• WORK INSTRUCTIONS: Copy every line of the material below word for word, keeping the original order.

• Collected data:
%%

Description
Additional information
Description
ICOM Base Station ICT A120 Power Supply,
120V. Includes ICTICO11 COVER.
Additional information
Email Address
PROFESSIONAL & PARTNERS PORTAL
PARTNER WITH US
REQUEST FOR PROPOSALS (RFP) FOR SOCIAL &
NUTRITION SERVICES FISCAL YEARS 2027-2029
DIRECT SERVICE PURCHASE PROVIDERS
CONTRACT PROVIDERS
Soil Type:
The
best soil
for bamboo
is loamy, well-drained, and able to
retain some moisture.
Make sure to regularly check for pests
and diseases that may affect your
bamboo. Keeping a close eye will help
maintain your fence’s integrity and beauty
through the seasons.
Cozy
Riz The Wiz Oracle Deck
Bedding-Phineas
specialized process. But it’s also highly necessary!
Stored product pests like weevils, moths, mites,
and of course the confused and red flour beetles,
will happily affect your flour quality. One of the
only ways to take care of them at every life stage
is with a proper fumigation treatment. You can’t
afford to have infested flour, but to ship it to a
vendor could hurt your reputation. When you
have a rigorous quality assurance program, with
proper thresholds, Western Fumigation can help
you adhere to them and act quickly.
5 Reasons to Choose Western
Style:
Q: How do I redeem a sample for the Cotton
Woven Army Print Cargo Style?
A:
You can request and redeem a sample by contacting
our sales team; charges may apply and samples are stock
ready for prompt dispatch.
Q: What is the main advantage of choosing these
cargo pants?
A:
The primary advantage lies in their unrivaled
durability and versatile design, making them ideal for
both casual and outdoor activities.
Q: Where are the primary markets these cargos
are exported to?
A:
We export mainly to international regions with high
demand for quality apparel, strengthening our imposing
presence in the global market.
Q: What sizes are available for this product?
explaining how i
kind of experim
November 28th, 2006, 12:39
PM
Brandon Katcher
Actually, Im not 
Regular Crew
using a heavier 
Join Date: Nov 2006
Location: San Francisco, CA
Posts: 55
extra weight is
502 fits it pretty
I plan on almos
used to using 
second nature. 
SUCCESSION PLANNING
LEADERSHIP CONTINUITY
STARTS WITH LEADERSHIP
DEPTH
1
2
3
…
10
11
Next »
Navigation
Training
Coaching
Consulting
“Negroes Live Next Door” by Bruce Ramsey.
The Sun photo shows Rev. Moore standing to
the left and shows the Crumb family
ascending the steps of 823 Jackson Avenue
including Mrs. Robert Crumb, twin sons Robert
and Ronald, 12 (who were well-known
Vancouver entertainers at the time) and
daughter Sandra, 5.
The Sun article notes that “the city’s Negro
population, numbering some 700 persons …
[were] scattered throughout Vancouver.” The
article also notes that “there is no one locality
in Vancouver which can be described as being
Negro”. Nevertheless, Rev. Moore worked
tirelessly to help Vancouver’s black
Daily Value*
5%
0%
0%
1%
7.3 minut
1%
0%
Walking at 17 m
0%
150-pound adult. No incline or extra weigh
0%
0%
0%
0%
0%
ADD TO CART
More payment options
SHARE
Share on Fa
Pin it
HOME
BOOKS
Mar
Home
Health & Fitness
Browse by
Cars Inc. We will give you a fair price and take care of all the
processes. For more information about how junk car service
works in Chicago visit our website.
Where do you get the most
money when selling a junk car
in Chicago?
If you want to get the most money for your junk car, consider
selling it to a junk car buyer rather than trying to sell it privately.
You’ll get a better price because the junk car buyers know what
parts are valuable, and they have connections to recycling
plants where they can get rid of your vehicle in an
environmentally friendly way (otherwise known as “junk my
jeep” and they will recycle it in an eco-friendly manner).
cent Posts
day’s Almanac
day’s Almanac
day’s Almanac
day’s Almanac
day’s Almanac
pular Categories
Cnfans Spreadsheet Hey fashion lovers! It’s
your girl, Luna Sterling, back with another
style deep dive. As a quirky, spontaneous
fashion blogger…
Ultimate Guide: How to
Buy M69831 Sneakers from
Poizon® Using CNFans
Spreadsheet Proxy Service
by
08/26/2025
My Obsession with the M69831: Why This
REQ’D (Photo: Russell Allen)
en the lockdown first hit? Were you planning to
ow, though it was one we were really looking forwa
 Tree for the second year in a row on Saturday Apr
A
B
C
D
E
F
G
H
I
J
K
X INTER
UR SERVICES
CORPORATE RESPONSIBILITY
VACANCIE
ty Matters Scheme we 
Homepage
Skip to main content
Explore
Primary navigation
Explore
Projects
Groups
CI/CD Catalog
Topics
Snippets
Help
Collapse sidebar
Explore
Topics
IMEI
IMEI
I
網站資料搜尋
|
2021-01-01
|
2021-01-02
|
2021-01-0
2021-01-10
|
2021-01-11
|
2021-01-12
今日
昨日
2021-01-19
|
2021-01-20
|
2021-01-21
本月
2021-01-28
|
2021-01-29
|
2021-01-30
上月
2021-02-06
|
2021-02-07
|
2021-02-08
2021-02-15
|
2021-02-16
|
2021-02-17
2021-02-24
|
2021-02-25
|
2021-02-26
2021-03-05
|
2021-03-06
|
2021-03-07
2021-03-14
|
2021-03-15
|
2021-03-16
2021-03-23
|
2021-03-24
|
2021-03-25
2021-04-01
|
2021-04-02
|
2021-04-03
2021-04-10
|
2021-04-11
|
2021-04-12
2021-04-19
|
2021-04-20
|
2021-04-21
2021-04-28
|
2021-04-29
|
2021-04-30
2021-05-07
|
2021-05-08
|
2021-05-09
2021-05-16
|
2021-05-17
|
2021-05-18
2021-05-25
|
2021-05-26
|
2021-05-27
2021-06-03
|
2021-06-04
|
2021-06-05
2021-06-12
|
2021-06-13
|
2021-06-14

%%

• TASK RESPONSE:
Description
Additional information
Description
ICOM Base Station ICT A120 Power Supply,
120V. Includes ICTICO11 COVER.
Additional information
Email Address
PROFESSIONAL & PARTNERS PORTAL
PARTNER WITH US
REQUEST FOR PROPOSALS (RFP) FOR SOCIAL &
NUTRITION SERVICES FISCAL YEARS 2027-2029
DIRECT SERVICE PURCHASE PROVIDERS
CONTRACT PROVIDERS
Soil Type:
The
best soil
for bamboo
is loamy, well-drained, and able to
retain some moisture.
Make sure to regularly check for pests
and diseases that may affect your
bamboo. Keeping a close eye will help
maintain your fence’s integrity and beauty
through the seasons.
Cozy
Riz The Wiz Oracle Deck
Bedding-Phineas
specialized process. But it’s also highly necessary!
Stored product pests like weevils, moths, mites,
and of course the confused and red flour beetles,
will happily affect your flour quality. One of the
only ways to take care of them at every life stage
is with a proper fumigation treatment. You can’t
afford to have infested flour, but to ship it to a
vendor could hurt your reputation. When you
have a rigorous quality assurance program, with
proper thresholds, Western Fumigation can help
you adhere to them and act quickly.
5 Reasons to Choose Western
Style:
Q: How do I redeem a sample for the Cotton
Woven Army Print Cargo Style?
A:
You can request and redeem a sample by contacting
our sales team; charges may apply and samples are stock
ready for prompt dispatch.
Q: What is the main advantage of choosing these
cargo pants?
A:
The primary advantage lies in their unrivaled
durability and versatile design, making them ideal for
both casual and outdoor activities.
Q: Where are the primary markets these cargos
are exported to?
A:
We export mainly to international regions with high
demand for quality apparel, strengthening our imposing
presence in the global market.
Q: What sizes are available for this product?
explaining how i
kind of experim
November 28th, 2006, 12:39
PM
Brandon Katcher
Actually, Im not 
Regular Crew
using a heavier 
Join Date: Nov 2006
Location: San Francisco, CA
Posts: 55
extra weight is
502 fits it pretty
I plan on almos
used to using 
second nature. 
SUCCESSION PLANNING
LEADERSHIP CONTINUITY
STARTS WITH LEADERSHIP
DEPTH
1
2
3
…
10
11
Next »
Navigation
Training
Coaching
Consulting
“Negroes Live Next Door” by Bruce Ramsey.
The Sun photo shows Rev. Moore standing to
the left and shows the Crumb family
ascending the steps of 823 Jackson Avenue
including Mrs. Robert Crumb, twin sons Robert
and Ronald, 12 (who were well-known
Vancouver entertainers at the time) and
daughter Sandra, 5.
The Sun article notes that “the city’s Negro
population, numbering some 700 persons …
[were] scattered throughout Vancouver.” The
article also notes that “there is no one locality
in Vancouver which can be described as being
Negro”. Nevertheless, Rev. Moore worked
tirelessly to help Vancouver’s black
Daily Value*
5%
0%
0%
1%
7.3 minut
1%
0%
Walking at 17 m
0%
150-pound adult. No incline or extra weigh
0%
0%
0%
0%
0%
ADD TO CART
More payment options
SHARE
Share on Fa
Pin it
HOME
BOOKS
Mar
Home
Health & Fitness
Browse by
Cars Inc. We will give you a fair price and take care of all the
processes. For more information about how junk car service
works in Chicago visit our website.
Where do you get the most
money when selling a junk car
in Chicago?
If you want to get the most money for your junk car, consider
selling it to a junk car buyer rather than trying to sell it privately.
You’ll get a better price because the junk car buyers know what
parts are valuable, and they have connections to recycling
plants where they can get rid of your vehicle in an
environmentally friendly way (otherwise known as “junk my
jeep” and they will recycle it in an eco-friendly manner).
cent Posts
day’s Almanac
day’s Almanac
day’s Almanac
day’s Almanac
day’s Almanac
pular Categories
Cnfans Spreadsheet Hey fashion lovers! It’s
your girl, Luna Sterling, back with another
style deep dive. As a quirky, spontaneous
fashion blogger…
Ultimate Guide: How to
Buy M69831 Sneakers from
Poizon® Using CNFans
Spreadsheet Proxy Service
by
08/26/2025
My Obsession with the M69831: Why This
REQ’D (Photo: Russell Allen)
en the lockdown first hit? Were you planning to
ow, though it was one we were really looking forwa
 Tree for the second year in a row on Saturday Apr
A
B
C
D
E
F
G
H
I
J
K
X INTER
UR SERVICES
CORPORATE RESPONSIBILITY
VACANCIE
ty Matters Scheme we 
Homepage
Skip to main content
Explore
Primary navigation
Explore
Projects
Groups
CI/CD Catalog
Topics
Snippets
Help
Collapse sidebar
Explore
Topics
IMEI
IMEI
I
網站資料搜尋
|
2021-01-01
|
2021-01-02
|
2021-01-0
2021-01-10
|
2021-01-11
|
2021-01-12
今日
昨日
2021-01-19
|
2021-01-20
|
2021-01-21
本月
2021-01-28
|
2021-01-29
|
2021-01-30
上月
2021-02-06
|
2021-02-07
|
2021-02-08
2021-02-15
|
2021-02-16
|
2021-02-17
2021-02-24
|
2021-02-25
|
2021-02-26
2021-03-05
|
2021-03-06
|
2021-03-07
2021-03-14
|
2021-03-15
|
2021-03-16
2021-03-23
|
2021-03-24
|
2021-03-25
2021-04-01
|
2021-04-02
|
2021-04-03
2021-04-10
|
2021-04-11
|
2021-04-12
2021-04-19
|
2021-04-20
|
2021-04-21
2021-04-28
|
2021-04-29
|
2021-04-30
2021-05-07
|
2021-05-08
|
2021-05-09
2021-05-16
|
2021-05-17
|
2021-05-18
2021-05-25
|
2021-05-26
|
2021-05-27
2021-06-03
|
2021-06-04
|
2021-06-05
2021-06-12
|
2021-06-13
|
2021-06-14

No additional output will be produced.